◆ SOURCE MATERIAL:
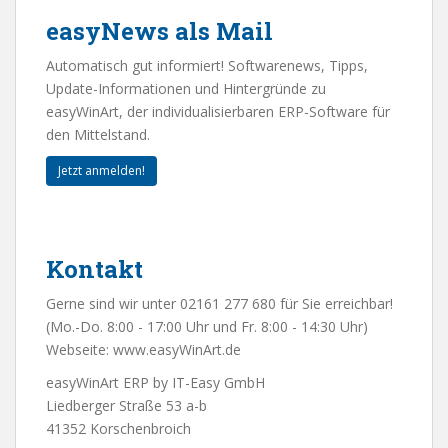
easyNews als Mail
Automatisch gut informiert! Softwarenews, Tipps,
Update-Informationen und Hintergründe zu
easyWinArt, der individualisierbaren ERP-Software für
den Mittelstand.
Jetzt anmelden!
Kontakt
Gerne sind wir unter 02161 277 680 für Sie erreichbar!
(Mo.-Do. 8:00 - 17:00 Uhr und Fr. 8:00 - 14:30 Uhr)
Webseite:
www.easyWinArt.de
easyWinArt ERP by IT-Easy GmbH
Liedberger Straße 53 a-b
41352 Korschenbroich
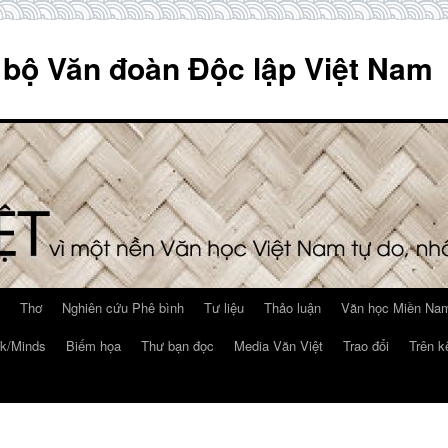
 bộ Văn đoàn Độc lập Việt Nam
Thơ
Nghiên cứu Phê bình
Tư liệu
Thảo luận
Văn học Miền Nam
k/Minds
Biếm họa
Thư bạn đọc
Media Văn Việt
Trao đổi
Trên k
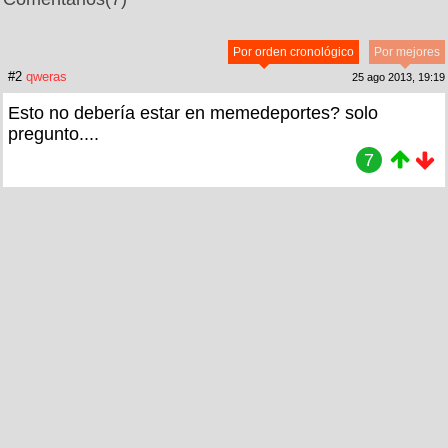
Por orden cronológico
Por mejores
#2
qweras
25 ago 2013, 19:19
Esto no debería estar en memedeportes? solo
pregunto....
7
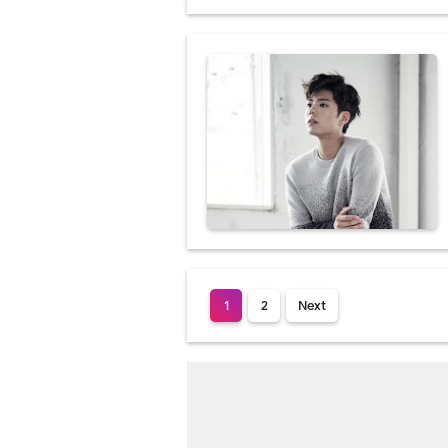
1
2
Next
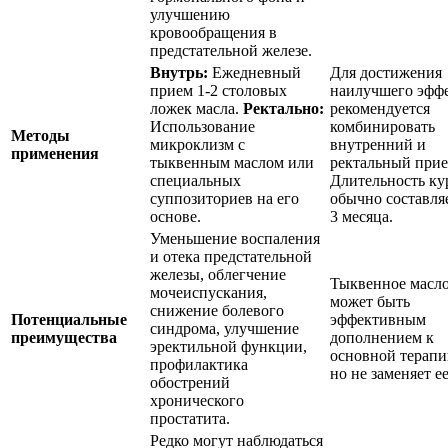
улучшению
кровообращения в
предстательной железе.
Внутрь:
Ежедневный
Для достижения
прием 1-2 столовых
наилучшего эфф
ложек масла.
Ректально:
рекомендуется
Использование
комбинировать
Методы
микроклизм с
внутренний и
применения
тыквенным маслом или
ректальный при
специальных
Длительность ку
суппозиториев на его
обычно составляе
основе.
3 месяца.
Уменьшение воспаления
и отека предстательной
железы, облегчение
Тыквенное масл
мочеиспускания,
может быть
снижение болевого
Потенциальные
эффективным
синдрома, улучшение
преимущества
дополнением к
эректильной функции,
основной терапи
профилактика
но не заменяет ее
обострений
хронического
простатита.
Редко могут наблюдаться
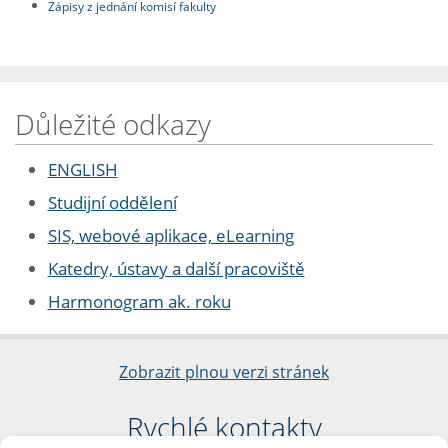
Zápisy z jednání komisí fakulty
Důležité odkazy
ENGLISH
Studijní oddělení
SIS, webové aplikace, eLearning
Katedry, ústavy a další pracoviště
Harmonogram ak. roku
Zobrazit plnou verzi stránek
Rychlé kontakty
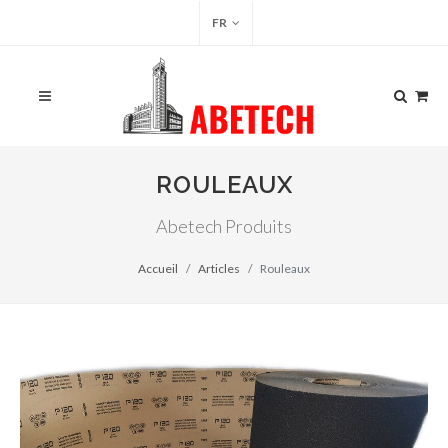
FR
ROULEAUX
Abetech Produits
Accueil
Articles
Rouleaux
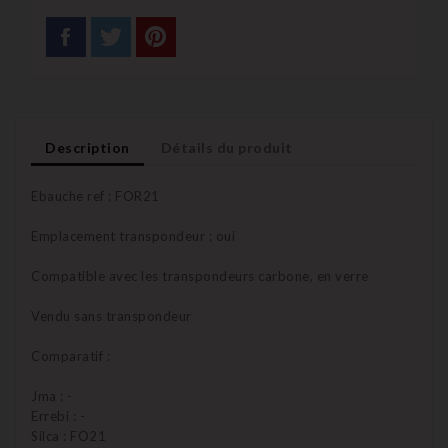
Description
Détails du produit
Ebauche ref : FOR21
Emplacement transpondeur : oui
Compatible avec les transpondeurs carbone, en verre
Vendu sans transpondeur
Comparatif :
Jma : -
Errebi : -
Silca : FO21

◆ ASSIGNED TASK: The range to copy runs from the line with "Zobrazit plnou verzi stránek" to the last line of the entries, both included; copy it exactly and leave out the pictures.

◆ TASK RESPONSE:
Zobrazit plnou verzi stránek
Rychlé kontakty
FR
ROULEAUX
Abetech Produits
Accueil
Articles
Rouleaux
Description
Détails du produit
Ebauche ref : FOR21
Emplacement transpondeur : oui
Compatible avec les transpondeurs carbone, en verre
Vendu sans transpondeur
Comparatif :
Jma : -
Errebi : -
Silca : FO21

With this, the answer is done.